Well, basically you get out there and meet people. You decide on somewhere to go, So you go and you stand on your own, And you leave on your own, And you go home and you cry, And you want to die. So you go and you interact with people and you make great friends for life and it’s amazing. Or something like that.

But where?

Some of the easiest websites to utilise here are the meetup ones. Places like Couchsurfing and meetup. At this point, I should point out that I hate Couchsurfing with the intensity of a thousand burning suns. I’m a cynical fella but the whole idea sounds a bit sleazy and creepy to me. This (maybe untrue) opinion was reinforced when I met a guy in Budapest who only let his spare room out to single female travellers. It/he was oozing with disgustingness and slime.
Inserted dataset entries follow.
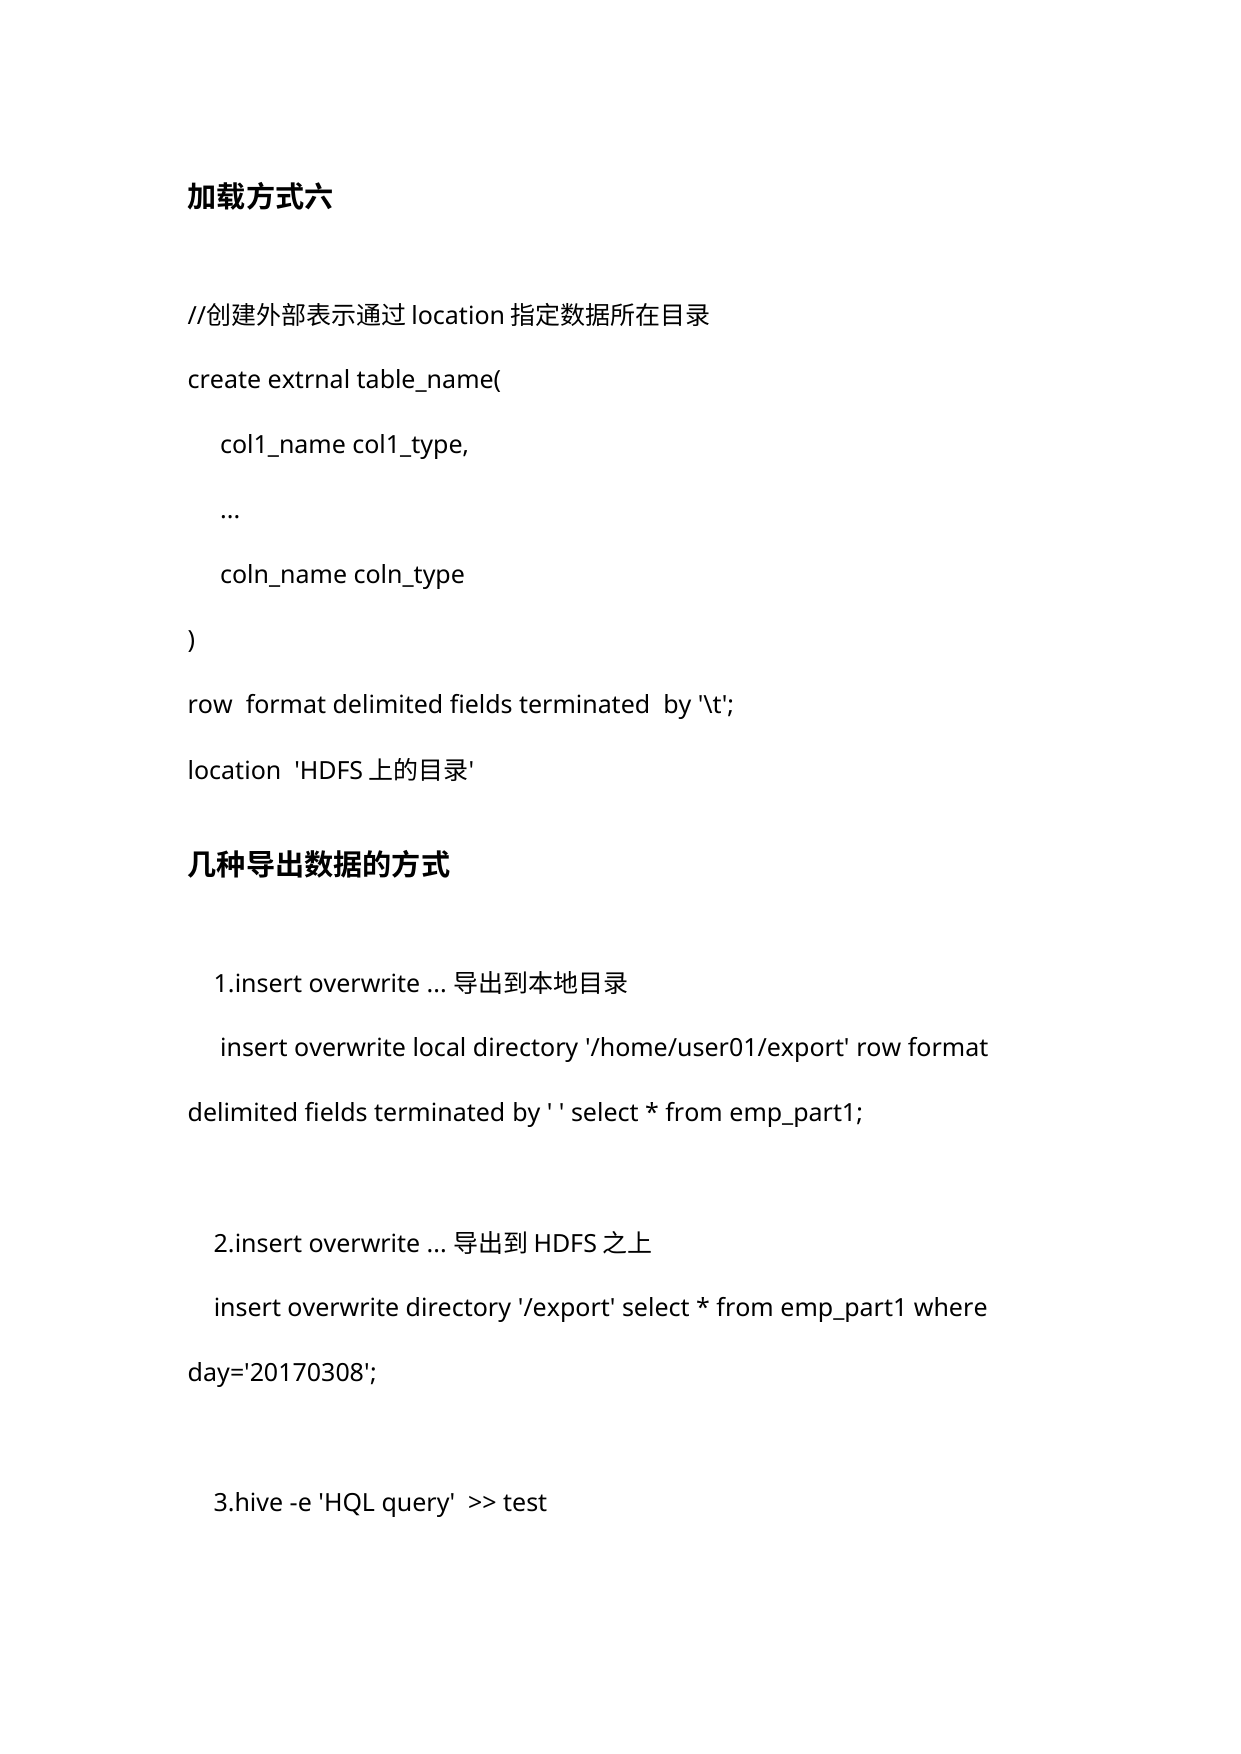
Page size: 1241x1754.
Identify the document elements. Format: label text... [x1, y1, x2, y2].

text insert overwrite local directory '/home/user01/export' row format delimited fields terminated by ' ' select * from emp_part1; [187, 1014, 1053, 1144]
text row format delimited fields terminated by '\t'; [187, 671, 1053, 736]
subtitle 几种导出数据的方式 [187, 830, 1053, 895]
text 1.insert overwrite ... 导出到本地目录 [187, 949, 1053, 1014]
text create extrnal table_name( [187, 346, 1053, 411]
text 3.hive -e 'HQL query' >> test [187, 1469, 1053, 1534]
subtitle 加载方式六 [187, 162, 1053, 227]
text ... [187, 476, 1053, 541]
text 2.insert overwrite ... 导出到HDFS之上 [187, 1209, 1053, 1274]
text col1_name col1_type, [187, 411, 1053, 476]
text coln_name coln_type [187, 541, 1053, 606]
text insert overwrite directory '/export' select * from emp_part1 where day='20170308'; [187, 1274, 1053, 1404]
text location 'HDFS上的目录' [187, 736, 1053, 801]
text ) [187, 606, 1053, 671]
text //创建外部表示通过location指定数据所在目录 [187, 281, 1053, 346]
Anyway, don’t let that put you off if you are keen. Once you become a member you can trawl the site looking for meetups in your locale and, if you’re lucky, find one that wasn’t as incredibly awful as the one I went to! To be fair, there are usually a lot of meetups in the bigger cities so you probably have a fair chance of finding one not populated by the dullest humans ever created. I tend to assume that I was sucked into an incredibly boring episode of The Twilight Zone that night.

If, like me, sleazy French guys with bedrooms to let don’t really do it for you, try meetup. I’ve never used it personally but it looks better, it sounds better and if it’s possible, it electronically smells better. You can find meetups designed specifically for the things you are interested in which is cool. Hopefully, you’ll find some like-minded digital nomad friends and have some cosmic times. If you like the idea of these meetups but detest the sites mentioned, have a Google of it or look at your Facebook groups. You’re bound to find something that tickles your fancy.

Nah, that’s not my bag.

Co-working might be a great option for you. You get all of the benefits of a co-working space (more on that coming soon), plus potential friends, plus, and this is the best part. You can easily bang your headphones on, pretend to be busy and not talk to anyone! If you don’t want to pay for the privilege of working somewhere, you can always try out the local cafes. An added bonus here is that you might stumble across a leaflet for a local event or quiz etc. It’s all coming together now!

Staying in hostels is a great way to meet (going all Fight Club on you here) single serving friends. You’re sure to meet some like-minded individuals whether they are the ‘Andrew W.K Party Hard’ types or have the more serene, laid-back Dusty Springfield approach to it all.

Volunteering is absolutely cosmic. I do it now. It’s great fun. I go out in a van, I pick up furniture, I put it in the van, I move it, I unload it. Repeat as necessary. It’s good fun, you get to see a lot of the location where you are staying and you meet some incredibly interesting people. Plus, you get to feel smug and self-righteous. It’s win-win.

Is that all you’ve got?

Join a class. Teach a class. Form a band. Join a gang*. Go dancing. Be a roommate. Get a roommate. Do a sport. Do a tinder(?). Play a card game. Start a sing-along (no-one will think that you’re a d1ck, honest). Go to gigs. Join a team. Advertise your friendship services on Facebook (bit weird that one).
*probably don’t really join a gang.

Failing all of those try the good old-fashioned method, go to the pub! Look around for some friendly looking people and pull out your best drunken attempts at latching on! Be witty, charming and funny. It can’t be that hard surely?

What to do.

Be nice, everyone deserves a chance! Relax, be yourself and try to have fun. Ask questions, but not weird ones, think more ‘I like your watch, where is that from?’ rather than ‘I like your hair, can I smell it?’. Be interested in people but only if you really are, faking it doesn’t help anyone.

What not to do.

Head my advice, don’t turn to excessive liquid courage. You will spend far too much time regreting it. Don’t be a div.

Stay safe.

Don’t, I repeat, DON’T be a fool. Stay safe at all times.